Mark Anthony Bradley (born January 29, 1982) is an American former professional football player who was a wide receiver and punt returner for five seasons in the National Football League (NFL). He was selected by the Chicago Bears in the second round of the 2005 NFL draft. He played college football for the Oklahoma Sooners.

Bradley was also a member of the Kansas City Chiefs, Tampa Bay Buccaneers, and New Orleans Saints.

==Professional career==

Pre-draft measurables
| Height | Weight | 40-yard dash | 10-yard split | 20-yard split | 20-yard shuttle | Three-cone drill | Vertical jump | Broad jump |
| 6 ft 1+3⁄8 in (1.86 m) | 201 lb (91 kg) | 4.32 s | 1.60 s | 2.64 s | 3.98 s | 6.96 s | 39+1⁄2 in (1.00 m) | 10 ft 8 in (3.25 m) |
All values from NFL Combine.

===Chicago Bears===
Due to a season-ending injury against the Detroit Lions, Bradley was a small part of the Bears 2005 offense, starting only eight games, and recording just 18 receptions for 230 yards.

Following an injury to Bernard Berrian during week nine of the 2006 season, Bradley became a productive asset for the Bears’ offense. While filling in for Berrian in the following weeks, Bradley caught two touchdown passes for 202 yards. He scored a 75-yard touchdown during the season finale in a 26–7 loss to the Green Bay Packers.

Bradley was released by the Bears on September 23, 2008, after the team signed cornerback Marcus Hamilton.

===Kansas City Chiefs===
Bradley was signed by the Kansas City Chiefs on October 1, 2008. He threw the first touchdown pass of his career to quarterback Tyler Thigpen, on a wide-receiver reverse trick play, against the Tampa Bay Buccaneers.

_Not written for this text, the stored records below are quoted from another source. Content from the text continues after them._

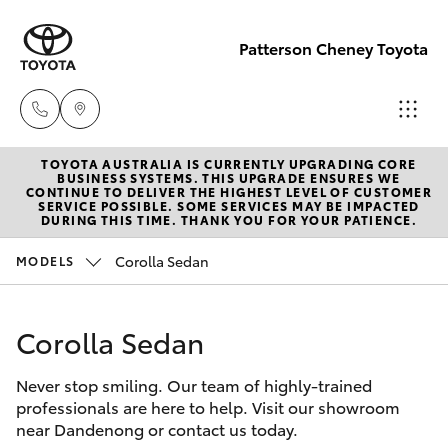
Patterson Cheney Toyota
TOYOTA AUSTRALIA IS CURRENTLY UPGRADING CORE
Sales
BUSINESS SYSTEMS. THIS UPGRADE ENSURES WE
CONTINUE TO DELIVER THE HIGHEST LEVEL OF CUSTOMER
(03) 9215
SERVICE POSSIBLE. SOME SERVICES MAY BE IMPACTED
Hatch & Sedans
DURING THIS TIME. THANK YOU FOR YOUR PATIENCE.
New Vehicles
2200
Corolla Sedan
MODELS
Yaris
Pre-Owned Vehicles
Service
(03) 9215
Corolla Sedan
Special Offers
Corolla Hatch
2255
Never stop smiling. Our team of highly-trained
Service
Camry
professionals are here to help. Visit our showroom
Parts
near Dandenong or contact us today.
Corolla Sedan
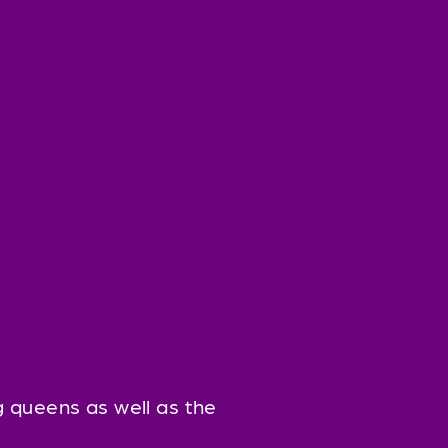
 queens as well as the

Bradley was released by the team on December 22, 2009, after the team re-signed wide receiver Quinten Lawrence.

===Tampa Bay Buccaneers===
Bradley was claimed off waivers by the Tampa Bay Buccaneers on December 23, 2009.

Bradley was released by the Buccaneers on June 16, 2010, to make room for sixth-round draft pick Brent Bowden. He failed to appear in a single game for the Buccaneers.

===New Orleans Saints===
Bradley signed with the New Orleans Saints on August 6, 2010. The Saints released Bradley on August 24.

==Personal life==
Bradley's father, Danny Bradley, played for the Los Angeles Rams and Detroit Lions. His mother Deborah Perry raised him in Pine Bluff, Arkansas.